Incorporating Nonlocal Traffic Flow Model in Physics-informed Neural Networks

This research contributes to the advancement of traffic state estimation methods by leveraging the benefits of the nonlocal LWR model within a physics-informed deep learning framework. The classical LWR model, while useful, falls short of accurately representing real-world traffic flows. The nonlocal LWR model addresses this limitation by considering the speed as a weighted mean of the downstream traffic density. In this paper, we propose a novel PIDL framework that incorporates the nonlocal LWR model. We introduce both fixed-length and variable-length kernels and develop the required mathematics. The proposed PIDL framework undergoes a comprehensive evaluation, including various convolutional kernels and look-ahead windows, using data from the NGSIM and CitySim datasets. The results demonstrate improvements over the baseline PIDL approach using the local LWR model. The findings highlight the potential of the proposed approach to enhance the accuracy and reliability of traffic state estimation, enabling more effective traffic management strategies.

On the Limitations of Physics-informed Deep Learning: Illustrations Using First Order Hyperbolic Conservation Law-based Traffic Flow Models

Since its introduction in 2017, physics-informed deep learning (PIDL) has garnered growing popularity in understanding the evolution of systems governed by physical laws in terms of partial differential equations (PDEs). However, empirical evidence points to the limitations of PIDL for learning certain types of PDEs. In this paper, we (a) present the challenges in training PIDL architecture, (b) contrast the performance of PIDL architecture in learning a first order scalar hyperbolic conservation law and its parabolic counterpart, (c) investigate the effect of training data sampling, which corresponds to various sensing scenarios in traffic networks, (d) comment on the implications of PIDL limitations for traffic flow estimation and prediction in practice. Detailed in the case study, we present the contradistinction in PIDL results between learning the traffic flow model (LWR PDE) and its variation with diffusion. The outcome indicates that PIDL experiences significant challenges in learning the hyperbolic LWR equation due to the non-smoothness of its solution. On the other hand, the architecture with parabolic PDE, augmented with the diffusion term, leads to the successful reassembly of the density data even with the shockwaves present.

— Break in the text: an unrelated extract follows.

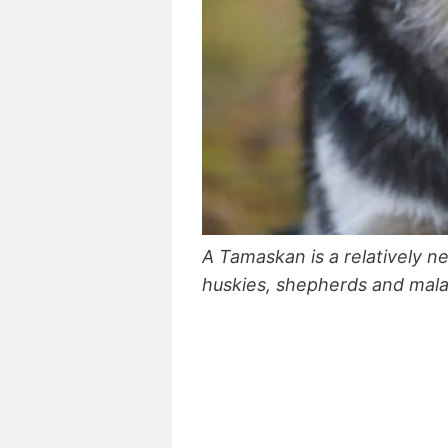
A Tamaskan is a relatively 
huskies, shepherds and mal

Physics Informed Deep Learning: Applications in Transportation

A recent development in machine learning - physics-informed deep learning (PIDL) - presents unique advantages in transportation applications such as traffic state estimation. Consolidating the benefits of deep learning (DL) and the governing physical equations, it shows the potential to complement traditional sensing methods in obtaining traffic states. In this paper, we first explain the conservation law from the traffic flow theory as ``physics'', then present the architecture of a PIDL neural network and demonstrate its effectiveness in learning traffic conditions of unobserved areas. In addition, we also exhibit the data collection scenario using fog computing infrastructure. A case study on estimating the vehicle velocity is presented and the result shows that PIDL surpasses the performance of a regular DL neural network with the same learning architecture, in terms of convergence time and reconstruction accuracy. The encouraging results showcase the broad potential of PIDL for real-time applications in transportation with a low amount of training data.